There were several driving forces affecting market
conditions in year 2012. The year opened on a very strong start. In fact much
of the overall market gain in 2012 occurred in the first six weeks of 2012. The
rest of the year could best be characterized as one finger nail biting
financial crisis followed by another, with a measure of election year political
uncertainty thrown in for good measure.
The first crisis was the deteriorating economic conditions
in Europe and the inability of governmental policy-makers to develop a
constructive program to address it. While never really resolved over the course
of the year, it was pushed off center stage by our own home grown financial
crisis in the United States that came to be known as the fiscal cliff, and
similar to their European counterparts, the inability of our own government
political leaders to develop a constructive resolution. In each of these crises
some sort of gerrymandering solution was developed; but the underlying problems
remain not addressed with sustainable policies. The uncertainty of these
circumstances created of great deal of volatility in the investment markets. In
each case heightened tension increased the fear level of the markets and caused
consequent drops in the markets. In each case, as well, the fears gave way to
relief rallies in the markets as some policy was cobbled together to at least
temporarily address the issues.
While the markets have started the year strongly, it is
inevitable that will see these crises reemerge in 2013. In fact, it is highly
likely that we will see a return to the same sort of volatility we experienced
in 2012. The United States government has already reached the debt limit
allowed by law, and while an agreement was reached with respect to taxes, the
only agreement with respect to the mandatory budget cuts, known as
sequestration, was to defer them for two months. This means that by March we
will see the political and economic tensions again escalate, and market fears
and uncertainty increase.
The issues at hand are very significant and marginalizing
them into just another economic crisis would be poor judgment. The potential
consequences mean there is there is not really no one safe harbor. Cash or
bonds, the traditional conservative investments have to also be considered as
at risk. Considering cash, in US dollar form, to be conservative would be to
not recognize the link between the guarantor of the US dollar, the U.S.

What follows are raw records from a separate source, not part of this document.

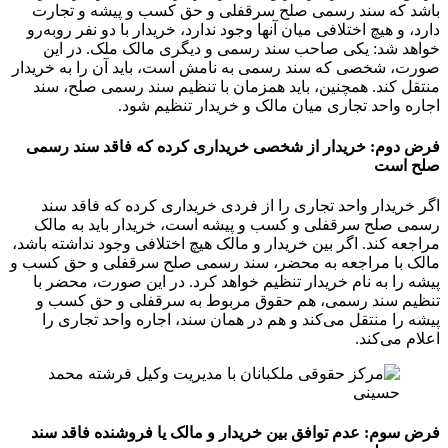
باشد که سند رسمی صلح سرقفلی و حق کسب و پیشه و تجارت
دارد، و هیچ اختلافی میان آنها وجود ندارد، خریدار با دو نفر روبه‌رو
خواهد شد: یکی صاحب سند رسمی و دیگری مالک ملک. در این
صورت، شخصی که سند رسمی به نامش است، باید آن را به خریدار
منتقل کند. همچنین، باید همزمان با تنظیم سند رسمی صلح، سند
اجاره واحد تجاری میان مالک و خریدار تنظیم شود.
فرض دوم: خریدار از شخصی خریداری کرده که فاقد سند رسمی
صلح است
اگر خریدار واحد تجاری را از فردی خریداری کرده که فاقد سند
رسمی صلح سرقفلی و کسب و پیشه است، خریدار باید به مالک
مراجعه کند. اگر بین خریدار و مالک هیچ اختلافی وجود نداشته باشد،
مالک با مراجعه به محضر، سند رسمی صلح سرقفلی و حق کسب و
پیشه را به نام خریدار تنظیم خواهد کرد. در این صورت، محضر با
تنظیم سند رسمی، هم حقوق مربوط به سرقفلی و حق کسب و
پیشه را منتقل می‌کند و هم در همان سند، اجاره واحد تجاری را
اعلام می‌کند.
فرض سوم: عدم توافق بین خریدار و مالک یا فروشنده فاقد سند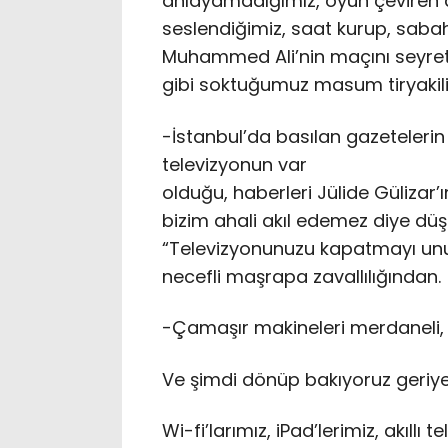
anlayamadığımız, oyun çeviren 
seslendiğimiz, saat kurup, sabah
Muhammed Ali’nin maçını seyretti
gibi soktuğumuz masum tiryakili
-İstanbul’da basılan gazetelerin
televizyonun var
olduğu, haberleri Jülide Gülizar’
bizim ahali akıl edemez diye dü
“Televizyonunuzu kapatmayı unut
necefli maşrapa zavallılığından.
-Çamaşır makineleri merdaneli, 
Ve şimdi dönüp bakıyoruz geriye
Wi-fi’larımız, iPad’lerimiz, akıll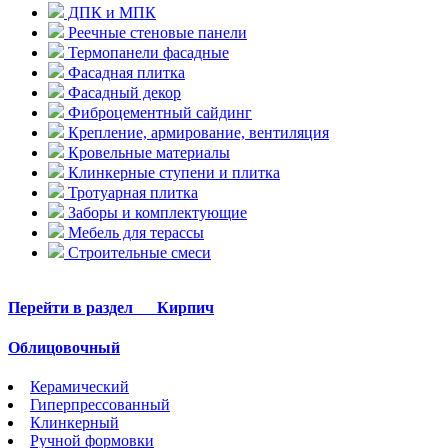
ДПК и МПК
Реечные стеновые панели
Термопанели фасадные
Фасадная плитка
Фасадный декор
Фиброцементный сайдинг
Крепление, армирование, вентиляция
Кровельные материалы
Клинкерные ступени и плитка
Тротуарная плитка
Заборы и комплектующие
Мебель для терассы
Строительные смеси
Перейти в раздел
Кирпич
Облицовочный
Керамический
Гиперпрессованный
Клинкерный
Ручной формовки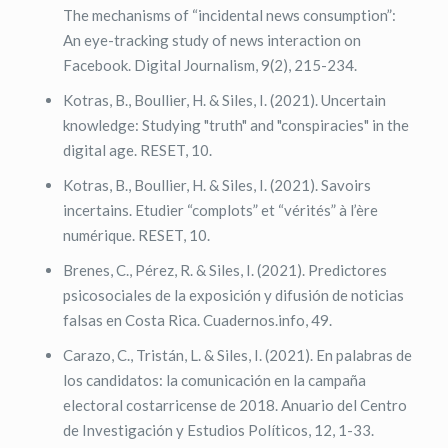
The mechanisms of “incidental news consumption”:
An eye-tracking study of news interaction on
Facebook. Digital Journalism, 9(2), 215-234.
Kotras, B., Boullier, H. & Siles, I. (2021). Uncertain
knowledge: Studying "truth" and "conspiracies" in the
digital age. RESET, 10.
Kotras, B., Boullier, H. & Siles, I. (2021). Savoirs
incertains. Etudier “complots” et “vérités” à l’ère
numérique. RESET, 10.
Brenes, C., Pérez, R. & Siles, I. (2021). Predictores
psicosociales de la exposición y difusión de noticias
falsas en Costa Rica. Cuadernos.info, 49.
Carazo, C., Tristán, L. & Siles, I. (2021). En palabras de
los candidatos: la comunicación en la campaña
electoral costarricense de 2018. Anuario del Centro
de Investigación y Estudios Políticos, 12, 1-33.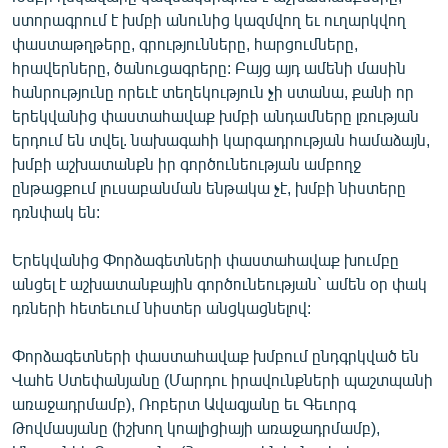
English
ստորագրում է խմբի անունից կազմվող եւ ուղարկվող
փաստաթղթերը, գրությունները, հարցումները,
Русский
հրավերները, ծանուցագրերը: Բայց այդ ամենի մասին
հանրությունը որեւէ տեղեկություն չի ստանա, քանի որ
ՀԵՏԵՎԵՔ ՄԵԶ
երեկվանից փաստահավաք խմբի անդամները լռության
երդում են տվել. նախագահի կարգադրության համաձայն,
խմբի աշխատանքն իր գործունեության ամբողջ
ընթացքում լուսաբանման ենթակա չէ, խմբի նիստերը
դռնփակ են:
«Ազատության» բոլոր կայքերը
Երեկվանից Փորձագետների փաստահավաք խումբը
անցել է աշխատանքային գործունեության` ամեն օր փակ
դռների հետեւում նիստեր անցկացնելով:
Փորձագետների փաստահավաք խմբում ընդգրկված են
Վահե Ստեփանյանը (Մարդու իրավունքների պաշտպանի
առաջադրմամբ), Ռոբերտ Ավագյանը եւ Գեւորգ
Թովմասյանը (իշխող կոալիցիայի առաջադրմամբ),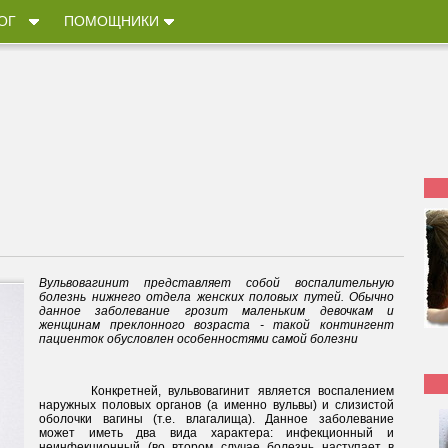
ОГ
ПОМОЩНИКИ
Вульвовагинит представляет собой воспалительную
болезнь нижнего отдела женских половых путей. Обычно
данное заболевание грозит маленьким девочкам и
женщинам преклонного возраста - такой контингент
пациенток обусловлен особенностями самой болезни
Конкретней, вульвовагинит является воспалением
наружных половых органов (а именно вульвы) и слизистой
оболочки вагины (т.е. влагалища). Данное заболевание
может иметь два вида характера: инфекционный и
неинфекционный (во втором случае болезнь наступает в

government, and the intractable financial problems that have brought it to the
financial cliff, or are pushing it to have to continually increase its
allowable debt ceiling. Bonds are also at risk as interest rates begin to rise
from an unsustainable low interest rate environment, bond values, especially
those long-term in nature, will decline in value. Indeed, as the markets have
started 2013 strongly, many bonds have declined in value because of interest
rate pressures.
One thing that seems to be fairly certain is that crises do
resolve themselves, one way, or another. At this point we can only speculate on
how that will occur. The worst case scenario would be a total global financial
collapse and an ongoing subsequent global depression. While this cannot be
dismissed as an impossible event, I see the probability of this as being
extremely small. There is a great deal of potential economic vigor and
potential growth. At present the main problem is the huge overhang of legacy
debt. This is putting a damper on economic expansion and its consequent
investment potential. Over-indebtedness is always dealt with by some sort of
restructuring. That is what I would expect as a resolution in this case as
well. What that restructuring will look like remains to be seen. However, as
this process unfolds, we will see the economic vigor and investment potential
be released. My take is that 2013 will be a pivotal year in beginning that
resolution process. While I expect to see heightened volatility, I also expect
to see the investment markets becoming more and more attractive as the year
unfolds. As the year unfolds, I will be trying to steer a balanced course
between the volatility and the potential longer term opportunities through
maintaining well diversified portfolios.